Working on Solr incremental data import from an existing normalized mssql database. I'm unable to decide on the strategy I need to implement, or not knowing whether there are existing tools to do the same, so I don't need to reinvent the wheel.
I need to import a document into Solr 3.6 to build a Solr Data, which is saved in MSSQL in heavily normalized fashion. To retrieve the data for single document, there are many joins required which is killing performance. I have appx. 1 million such document in db. So full import into Solr is not an option for me.
While deciding the approach I have two issues to consider:
I am looking after your help in deciding the strategy and tool for incremental data import into Solr. I think, I have following options:
Custom develop application to fetch data from MSSQL and pass it to Solr. I need to keep track of data as what all records are inserted into Solr and what are pending. Again, 2% data records in MSSQL keeps updated on daily basis, so need to track what data has changed since then, and then update them again at some point of time into Solr.
Use any existing tool or utility in Solr to do the same, like DIH. I'm not sure how this will address both of the issue of incremental data retrieval and how it will track what data has change in SQL server? Again, not sure how DIH will handle complex joins requires to fetch data from db.
Or use something like Lusql with DIH, bust still not sure about how it will address both the issues. Although Lusql will give ability to do complex joins in db, so I hope this might fit my purpose.
I'm in favor of using LuSQL with DIH in Solr, if it can fit the purpose, but still not sure how it keep track of what data has change? Or for this part I have to manage manually by maintaining the document id where the change is made, and then supplying it to LuSQL to fetch data from SQL and import into Solr.

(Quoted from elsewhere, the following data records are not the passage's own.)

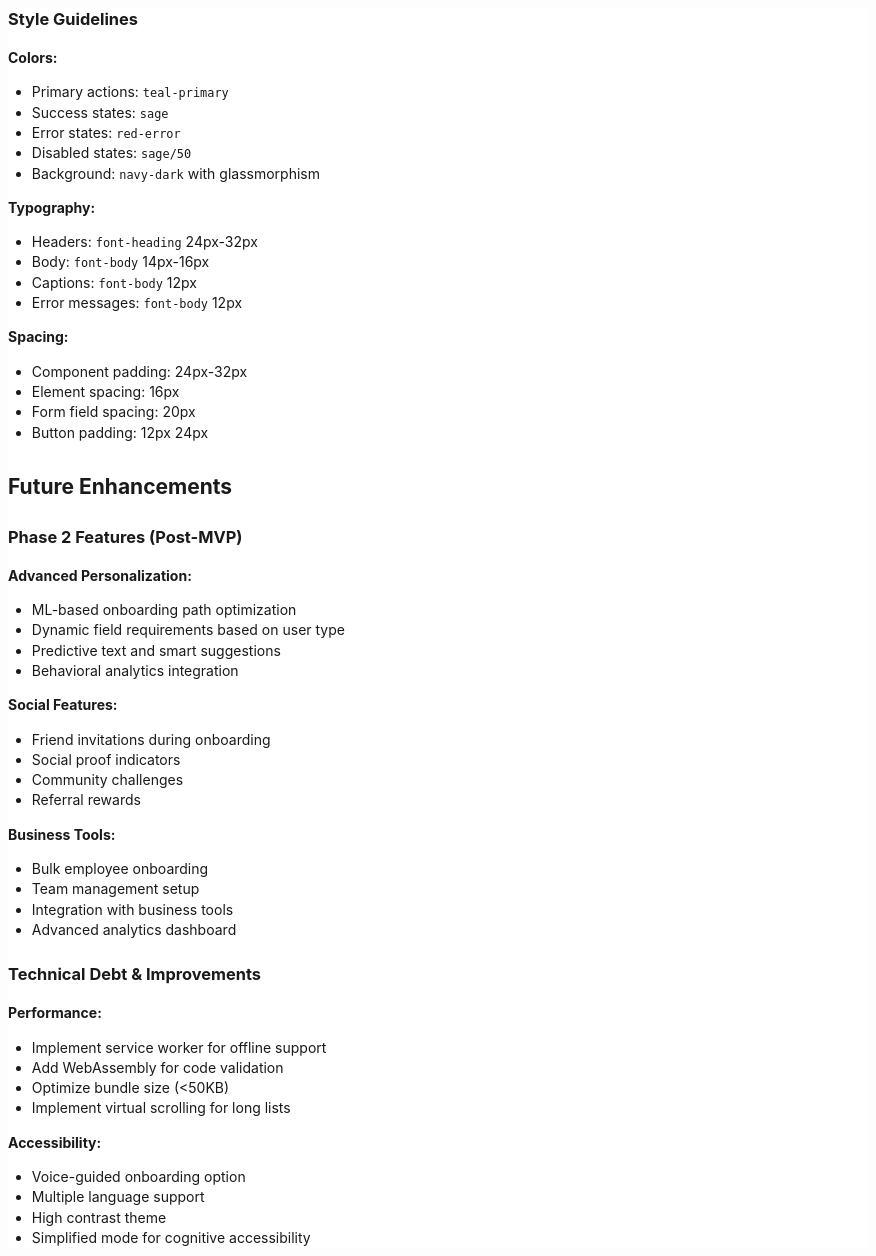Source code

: ### Style Guidelines

**Colors:**
- Primary actions: `teal-primary`
- Success states: `sage`
- Error states: `red-error`
- Disabled states: `sage/50`
- Background: `navy-dark` with glassmorphism

**Typography:**
- Headers: `font-heading` 24px-32px
- Body: `font-body` 14px-16px
- Captions: `font-body` 12px
- Error messages: `font-body` 12px

**Spacing:**
- Component padding: 24px-32px
- Element spacing: 16px
- Form field spacing: 20px
- Button padding: 12px 24px

## Future Enhancements

### Phase 2 Features (Post-MVP)

**Advanced Personalization:**
- ML-based onboarding path optimization
- Dynamic field requirements based on user type
- Predictive text and smart suggestions
- Behavioral analytics integration

**Social Features:**
- Friend invitations during onboarding
- Social proof indicators
- Community challenges
- Referral rewards

**Business Tools:**
- Bulk employee onboarding
- Team management setup
- Integration with business tools
- Advanced analytics dashboard

### Technical Debt & Improvements

**Performance:**
- Implement service worker for offline support
- Add WebAssembly for code validation
- Optimize bundle size (<50KB)
- Implement virtual scrolling for long lists

**Accessibility:**
- Voice-guided onboarding option
- Multiple language support
- High contrast theme
- Simplified mode for cognitive accessibility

I am also looking forward for your suggestions beyond this to handle this kind of situations.
I will share with you the way i do this.
Mainly I have the same requierements and until this week I used solr dataimport with delta imports. I have a program that regularly updates a status for the new items from 0 to 1 and then calls solr data import to get all the documents with status 1. Solrdataimport uses a stored procedure to join and get the documents with status 1 from db. If the import finish successfully I then update the status to 2 and I know that this documents are in solr. If a documents get changed I simply change from status 2 to status 0 and then the import process updates the document in solr.
Everything works fine for me using this process. I always get the new documents in solr without having to fetch all the data form the database.
Now my requirements have changed because we decide to keep the date archived in the database, as we only need it in solr. So I need to have a program that deserialize the data and then have it sent to solr.
My approach now is to add all the new/updated documents via update handler and after I added all the documents to commit them, and if the commit is successful then I update the status in the database. With this approach I have no experience yet so I don't know if it will work or not but I will just try and see what happens.
I researched in the past a better way to do this but I couldn't find anything so if you find a better solution please share it with me.
Good luck :)